By Lisa Bell
Gray skies, blustery days, bare trees – no thick blanket of white snow brightens the dreariness of a Texas winter. I look out of the window – brrrr, looks cold. But when I walk outside in a sweater the seeming cold doesn’t exist.
The next day, the sun shines brightly but for some reason, my heater keeps kicking on throughout the morning. The wind whips the trees; branches bend low and leaves dart for the ground. Still, the sun beckons me. I step outside and retreat quickly to grab my warmest coat, gloves and hat. Around here, I expect a white Valentine’s Day more than a white Christmas, although the sky sometimes dumps snow when I least anticipate it. Welcome to Texas.
The spiritual realm mirrors that of the physical world. I read the book of Job and see traces of my own life. I look around and wonder why blessings elude people who serve the Lord continually while others disregard God or play at Christianity yet abound with all they desire. I sometimes feel I must be messing up big time because trials keep coming. They hit me from every side and just when everything seems good again, something else happens that sends me reeling. Understanding escapes my wee mind, and I wonder, “Lord, what are You doing?” I question the truth of long-held beliefs and seek His face to preserve faith and hope that I learn something new about His character in the process.

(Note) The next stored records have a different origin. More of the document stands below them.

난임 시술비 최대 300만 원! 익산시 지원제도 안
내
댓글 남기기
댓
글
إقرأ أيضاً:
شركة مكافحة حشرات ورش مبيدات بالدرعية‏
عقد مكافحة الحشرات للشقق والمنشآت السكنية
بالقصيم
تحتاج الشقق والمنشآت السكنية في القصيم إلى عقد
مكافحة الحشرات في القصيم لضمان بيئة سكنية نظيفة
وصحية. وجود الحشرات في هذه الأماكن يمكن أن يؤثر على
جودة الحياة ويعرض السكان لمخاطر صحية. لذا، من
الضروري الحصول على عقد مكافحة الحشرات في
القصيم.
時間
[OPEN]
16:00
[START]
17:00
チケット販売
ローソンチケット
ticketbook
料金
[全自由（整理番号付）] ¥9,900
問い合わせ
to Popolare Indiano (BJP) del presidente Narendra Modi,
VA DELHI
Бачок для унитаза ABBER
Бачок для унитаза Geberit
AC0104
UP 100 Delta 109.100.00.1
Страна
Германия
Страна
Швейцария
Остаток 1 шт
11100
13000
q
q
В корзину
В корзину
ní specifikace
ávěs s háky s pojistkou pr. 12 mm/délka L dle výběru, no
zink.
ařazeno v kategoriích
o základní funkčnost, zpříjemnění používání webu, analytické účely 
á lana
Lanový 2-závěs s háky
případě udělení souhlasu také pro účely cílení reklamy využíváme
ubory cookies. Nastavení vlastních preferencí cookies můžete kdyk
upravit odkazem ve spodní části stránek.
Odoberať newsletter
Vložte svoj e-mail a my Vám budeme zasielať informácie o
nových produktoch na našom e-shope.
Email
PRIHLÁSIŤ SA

What seems like truth differs from reality much like the deceptive Texas winters. I don’t see the big picture, and only the Lord knows exactly what He means to accomplish through the trials. Nothing happens without a purpose, although many times I miss it. Perhaps if I learn the lesson the first time, He might need less repetition. More often than not, I miss His reasons in the subsequent times, so I study Job and seek a little wisdom for myself.
In Psalms, David speaks of the same things Job observes. Wicked people thrive and the righteous suffer. Good and bad happens to everyone, but what I do with both extremes shapes my character. Through every trial in life, I can trust God, even when circumstances make utterly no sense in my finite mind. I seek answers, but many times, they do not come. Yet when I kneel in His presence, I gain peace in the middle of storms. A quietness of my soul descends as the Holy Spirit assures me the Lord indeed knows His plans for me and those plans are good. I may not trust circumstances – sure don’t understand them – but I do trust His character, and that faith carries me through tough times. I detest the process, but not the One who knows best.
C.S. Lewis said, “We are not necessarily doubting that God will do the best for us; we are wondering how painful the best will turn out to be.” At times, I doubt my own ability to stand firm in Him, and I dread any pain or discomfort. Nevertheless, through life, His nimble fingers knead my rough spots away and mold me into the woman He sees in my future.
Like Job, I am human. I marvel at Father’s silence and seek understanding. Instead of imparted knowledge, He teaches me full trust in spite of life’s fuzziness. I’m learning. When I seek Him over understanding, the silence bothers me far less, and the quiet breaks into the shining glory of His grace.
“I know now, Lord, why you utter no answer. You are yourself the answer. Before Your face, questions die away. What other answer would suffice?”